*Instructions for the task*
Copy the entries below word for word, keeping every line in its original order.

*Records to process*
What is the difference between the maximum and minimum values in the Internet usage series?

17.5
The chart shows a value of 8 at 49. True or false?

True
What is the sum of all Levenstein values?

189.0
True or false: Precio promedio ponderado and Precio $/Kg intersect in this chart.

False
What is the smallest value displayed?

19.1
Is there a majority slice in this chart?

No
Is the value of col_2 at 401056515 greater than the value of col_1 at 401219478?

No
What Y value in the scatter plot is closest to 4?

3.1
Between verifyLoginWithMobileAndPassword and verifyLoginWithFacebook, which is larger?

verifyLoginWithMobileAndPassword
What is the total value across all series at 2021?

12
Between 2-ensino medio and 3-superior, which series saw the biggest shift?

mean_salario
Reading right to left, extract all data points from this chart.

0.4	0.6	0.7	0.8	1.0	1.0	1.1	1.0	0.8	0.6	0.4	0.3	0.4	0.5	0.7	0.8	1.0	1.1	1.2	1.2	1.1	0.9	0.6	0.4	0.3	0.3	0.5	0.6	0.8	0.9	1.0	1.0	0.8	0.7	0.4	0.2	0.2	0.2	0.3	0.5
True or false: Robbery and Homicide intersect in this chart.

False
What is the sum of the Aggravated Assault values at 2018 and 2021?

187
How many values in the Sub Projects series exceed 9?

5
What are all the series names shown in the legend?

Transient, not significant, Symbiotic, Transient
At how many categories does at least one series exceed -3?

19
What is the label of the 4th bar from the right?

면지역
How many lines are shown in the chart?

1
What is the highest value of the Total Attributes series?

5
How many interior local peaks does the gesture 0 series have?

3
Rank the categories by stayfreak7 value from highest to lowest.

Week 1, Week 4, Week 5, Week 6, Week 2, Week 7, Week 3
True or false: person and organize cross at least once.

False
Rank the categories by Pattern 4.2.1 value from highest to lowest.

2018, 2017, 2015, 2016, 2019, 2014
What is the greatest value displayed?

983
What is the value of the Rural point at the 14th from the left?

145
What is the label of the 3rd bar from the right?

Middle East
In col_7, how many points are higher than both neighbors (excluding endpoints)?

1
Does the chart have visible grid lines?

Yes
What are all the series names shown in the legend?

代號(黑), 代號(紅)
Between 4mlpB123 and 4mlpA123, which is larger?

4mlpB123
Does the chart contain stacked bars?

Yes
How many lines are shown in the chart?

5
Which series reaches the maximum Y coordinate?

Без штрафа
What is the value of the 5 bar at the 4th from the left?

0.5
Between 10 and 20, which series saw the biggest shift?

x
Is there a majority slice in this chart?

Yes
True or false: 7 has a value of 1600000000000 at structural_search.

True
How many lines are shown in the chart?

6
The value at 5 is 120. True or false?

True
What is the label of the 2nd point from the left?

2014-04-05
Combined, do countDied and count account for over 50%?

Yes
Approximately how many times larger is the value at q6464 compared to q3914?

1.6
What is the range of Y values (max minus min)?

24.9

*Solution below*
What is the difference between the maximum and minimum values in the Internet usage series?

17.5
The chart shows a value of 8 at 49. True or false?

True
What is the sum of all Levenstein values?

189.0
True or false: Precio promedio ponderado and Precio $/Kg intersect in this chart.

False
What is the smallest value displayed?

19.1
Is there a majority slice in this chart?

No
Is the value of col_2 at 401056515 greater than the value of col_1 at 401219478?

No
What Y value in the scatter plot is closest to 4?

3.1
Between verifyLoginWithMobileAndPassword and verifyLoginWithFacebook, which is larger?

verifyLoginWithMobileAndPassword
What is the total value across all series at 2021?

12
Between 2-ensino medio and 3-superior, which series saw the biggest shift?

mean_salario
Reading right to left, extract all data points from this chart.

0.4	0.6	0.7	0.8	1.0	1.0	1.1	1.0	0.8	0.6	0.4	0.3	0.4	0.5	0.7	0.8	1.0	1.1	1.2	1.2	1.1	0.9	0.6	0.4	0.3	0.3	0.5	0.6	0.8	0.9	1.0	1.0	0.8	0.7	0.4	0.2	0.2	0.2	0.3	0.5
True or false: Robbery and Homicide intersect in this chart.

False
What is the sum of the Aggravated Assault values at 2018 and 2021?

187
How many values in the Sub Projects series exceed 9?

5
What are all the series names shown in the legend?

Transient, not significant, Symbiotic, Transient
At how many categories does at least one series exceed -3?

19
What is the label of the 4th bar from the right?

면지역
How many lines are shown in the chart?

1
What is the highest value of the Total Attributes series?

5
How many interior local peaks does the gesture 0 series have?

3
Rank the categories by stayfreak7 value from highest to lowest.

Week 1, Week 4, Week 5, Week 6, Week 2, Week 7, Week 3
True or false: person and organize cross at least once.

False
Rank the categories by Pattern 4.2.1 value from highest to lowest.

2018, 2017, 2015, 2016, 2019, 2014
What is the greatest value displayed?

983
What is the value of the Rural point at the 14th from the left?

145
What is the label of the 3rd bar from the right?

Middle East
In col_7, how many points are higher than both neighbors (excluding endpoints)?

1
Does the chart have visible grid lines?

Yes
What are all the series names shown in the legend?

代號(黑), 代號(紅)
Between 4mlpB123 and 4mlpA123, which is larger?

4mlpB123
Does the chart contain stacked bars?

Yes
How many lines are shown in the chart?

5
Which series reaches the maximum Y coordinate?

Без штрафа
What is the value of the 5 bar at the 4th from the left?

0.5
Between 10 and 20, which series saw the biggest shift?

x
Is there a majority slice in this chart?

Yes
True or false: 7 has a value of 1600000000000 at structural_search.

True
How many lines are shown in the chart?

6
The value at 5 is 120. True or false?

True
What is the label of the 2nd point from the left?

2014-04-05
Combined, do countDied and count account for over 50%?

Yes
Approximately how many times larger is the value at q6464 compared to q3914?

1.6
What is the range of Y values (max minus min)?

24.9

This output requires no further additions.